— Estratto del testo —
Il ragazzo di 23 anni è ricoverato in gravi condizioni
Scoppia una lite tra un cliente e i dipendenti de ristobar CasaRustì a Pescara e l’uomo fa fuoco sul cuoco. Il motivo della lite? I tempi di attesa delle portate.
Le forze dell’ordine stanno ancora ricostruendo il preciso ordine degli avvenimenti, secondo le testimonianze dei proprietari del bar poco dopo le 14, un cliente che stava consumando all’esterno del locale è entrato per effettuare un nuovo ordine e in pochi minuti è scoppiata e degenerata una lite nata per i tempi di attesa, secondo l’uomo, troppo lunghi.
Nella lite è rimasto coinvolto anche il ragazzo, che al momento è ricoverato in ospedale, che lavora come cuoco. Secondo la ricostruzione l’uomo prima ha dato un pugno al ragazzo e poi ha impugnato la pistola e sparato. Avrebbe aperto il fuoco anche quando il ragazzo era a terra e cercando riparo.
L’aggressore, a questo punto, si sarebbe allontanato ed è allora che è stato lanciato l’allarme.

— Raccolta di voci —
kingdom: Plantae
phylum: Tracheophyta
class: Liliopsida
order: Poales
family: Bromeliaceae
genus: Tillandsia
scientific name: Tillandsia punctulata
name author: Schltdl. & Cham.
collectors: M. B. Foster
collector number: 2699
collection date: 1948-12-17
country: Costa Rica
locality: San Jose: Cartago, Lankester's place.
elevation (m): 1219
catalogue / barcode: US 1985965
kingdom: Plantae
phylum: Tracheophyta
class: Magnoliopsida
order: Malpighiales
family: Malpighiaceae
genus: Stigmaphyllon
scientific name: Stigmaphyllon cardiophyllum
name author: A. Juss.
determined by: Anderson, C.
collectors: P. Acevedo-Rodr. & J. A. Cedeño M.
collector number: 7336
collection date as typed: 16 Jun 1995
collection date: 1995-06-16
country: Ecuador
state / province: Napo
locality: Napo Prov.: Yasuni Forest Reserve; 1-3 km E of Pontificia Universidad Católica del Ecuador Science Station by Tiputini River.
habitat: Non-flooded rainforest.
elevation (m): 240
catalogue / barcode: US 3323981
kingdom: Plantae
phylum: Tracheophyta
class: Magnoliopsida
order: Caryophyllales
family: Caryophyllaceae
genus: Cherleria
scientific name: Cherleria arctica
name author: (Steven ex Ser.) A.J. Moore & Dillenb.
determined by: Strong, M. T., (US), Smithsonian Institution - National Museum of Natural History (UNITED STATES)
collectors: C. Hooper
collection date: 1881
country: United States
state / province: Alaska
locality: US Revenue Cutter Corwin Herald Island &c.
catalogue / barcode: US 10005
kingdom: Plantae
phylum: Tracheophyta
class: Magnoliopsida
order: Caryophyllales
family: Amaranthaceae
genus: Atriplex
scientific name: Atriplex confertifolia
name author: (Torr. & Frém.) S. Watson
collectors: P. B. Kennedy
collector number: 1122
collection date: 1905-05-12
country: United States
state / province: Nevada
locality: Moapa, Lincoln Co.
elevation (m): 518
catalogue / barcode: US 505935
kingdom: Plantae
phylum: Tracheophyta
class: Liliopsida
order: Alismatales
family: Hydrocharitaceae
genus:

— Compito assegnato 1 —
Riporti parola per parola il passo dell'articolo sulla lite di Pescara che va da "Nella lite è" giù fino a "stato lanciato l’allarme.".
— Compito assegnato 2 —
Secondo l'articolo sulla lite di Pescara, per quale motivo è scoppiata la lite?
— Compito assegnato 3 —
Prosegua l'articolo sulla lite al ristobar di Pescara, riprendendo dopo l'ultima frase riportata.
Le voci qui riportate provengono da una fonte diversa.

— Risultato atteso 1 —
Nella lite è rimasto coinvolto anche il ragazzo, che al momento è ricoverato in ospedale, che lavora come cuoco. Secondo la ricostruzione l’uomo prima ha dato un pugno al ragazzo e poi ha impugnato la pistola e sparato. Avrebbe aperto il fuoco anche quando il ragazzo era a terra e cercando riparo.
L’aggressore, a questo punto, si sarebbe allontanato ed è allora che è stato lanciato l’allarme.

— Risultato atteso 2 —
Per i tempi di attesa delle portate, che secondo il cliente erano troppo lunghi.

— Risultato atteso 3 —
Nel momento dell’aggressione era presente anche la fidanzata del 23enne che si è sentita male, come anche una collega che, sotto shock, è stata portata in ospedale.
A quanto pare l’aggressore non sarebbe un cliente fisso del locale, ma sembra ci fosse già stato venerdì.
Il sindaco di Pescara ha scritto su Facebook: «in questo momento il mio pensiero va a quel ragazzo colpito in maniera vigliacca dai colpi di arma da fuoco mentre stava lavorando, prego per lui in questo giorno che avrebbe dovuto essere di Pace e che è stato funestato da questo assurdo episodio – e, ha proseguito, – sono certo che le indagini in corso permetteranno in tempi brevi di consegnare alla Giustizia il colpevole di un atto tanto inspiegabile quanto violento».
L’amministrazione ha messo a disposizione delle forze dell’ordine la sala di controllo del sistema di telecamere cittadino. Anche nel locale dove è scoppiato il diverbio c’era un sistema di sorveglianza, tutti fattori che starebbero facilitando le indagini.